Life Is Good For Lynx Assistant Coach Jim Peterson

MINNEAPOLIS (WCCO) -- Jim Petersen grew up in St. Louis Park, and grew into a 6-foot-11-inch frame.

Basketball was an obvious calling, and it still is because he loves this game -- and the game seems to love him back.

The NBA dream started for Petersen when he played for the Minnesota Gophers. A solid senior season in 1984 set him up.

He took his game to Houston, where he was not only building a career, but was deepening his love for the game.

But basketball is still in his life all the time. Peterson is the assistant coach for the Minnesota Lynx, and an analyst for the Timberwolves.

"I love Jim's connection to the NBA," Lynx Coach Cheryl Reeve said. "He's just a junkie when it comes to different type of actions that the teams are running, and full of ideas. He's learned me really, really well."

This coaching thing started when he got out of the NBA, in a way you would not expect.

"My first coaching job was when I first retired from the NBA. I was living in San Diego, I coached seventh-grade girls and we won the city championship," Peterson said. "I was hooked."

The players on the Lynx are a bit older, but the concepts are the same. Petersen's comfort zone is being around this game; teaching it, analyzing it, enjoying it.

"Jim enjoys what he does," Lynx forward Maya Moore said. "He lives life very passionately, and that means having fun, too. So he's always somebody who wants to be involved in, you know, what's going on, and if there's something to laugh at he wants to be a part of it."

Part of the reason he loves it in Minnesota is because he loves winning. Two WNBA titles and a host of Olympians make it that way.

"The fact that I've been able to go to the White House twice on the Lynx side, I mean, the success that we've had, winning championships … and I'm Minnesota born, Minnesota bred, so I know the heartbreak of being a Minnesota sports fan," Peterson said.

He seems in constant thought of what could make the people around him better. And the people around him are better than most.

"It's all good, you know. I mean, when you have great players the whole process is fun," he said. "Seimone Augustus, Maya Moore, Lindsay Whalen, Rebekkah Brunson – when you come in and you got your best players working so hard."

His presence is about preparation, positivity and experience – and it rubs off.

"What I've appreciated about Jim from day one and why that I wanted him on our staff is because he really embraces the WNBA players as equals to what he sees in the NBA," Reeve said.

The kid who grew to be a Gopher grew to be a man in the NBA. He gets to break down the Wolves, and work with one of the WNBA's best.

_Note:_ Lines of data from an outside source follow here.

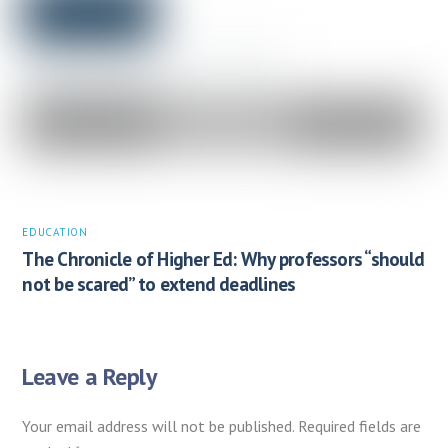
EDUCATION
The Chronicle of Higher Ed: Why professors “should
not be scared” to extend deadlines
Leave a Reply
Your email address will not be published.
Required fields are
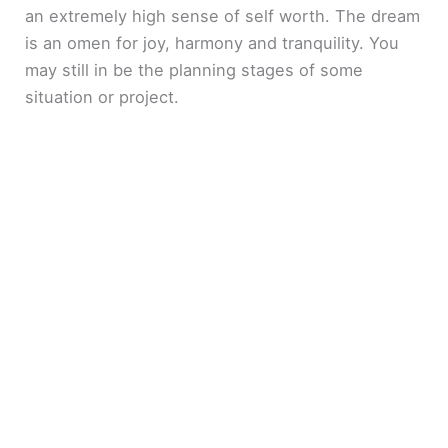
an extremely high sense of self worth. The dream
is an omen for joy, harmony and tranquility. You
may still in be the planning stages of some
situation or project.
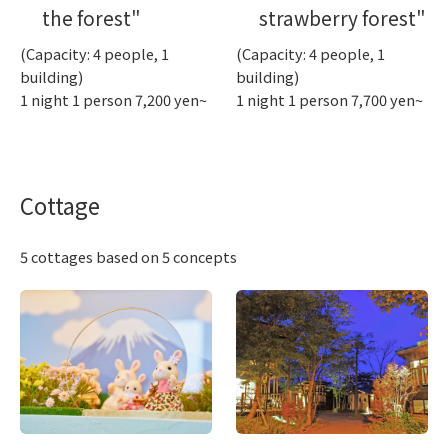
the forest"
strawberry forest"
(Capacity: 4 people, 1
(Capacity: 4 people, 1
building)
building)
1 night 1 person 7,200 yen~
1 night 1 person 7,700 yen~
Cottage
5 cottages based on 5 concepts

Life has been good -- basketball good.

"When you win a championship with the WNBA, I just wouldn't have thought, you know, 10 years ago that I'd be in this situation right now," Peterson said. "When you're around greatness, and trust me, being around Seimone, Maya, Lindsay and Brunson, they are great. And then what we do as a staff together is great. It's really an unbelievable situation."

The Lynx face the Washington Mystics in their season opener on Wednesday, May 27. Their home opener is set for Friday, June 5 against the Tulsa Shock.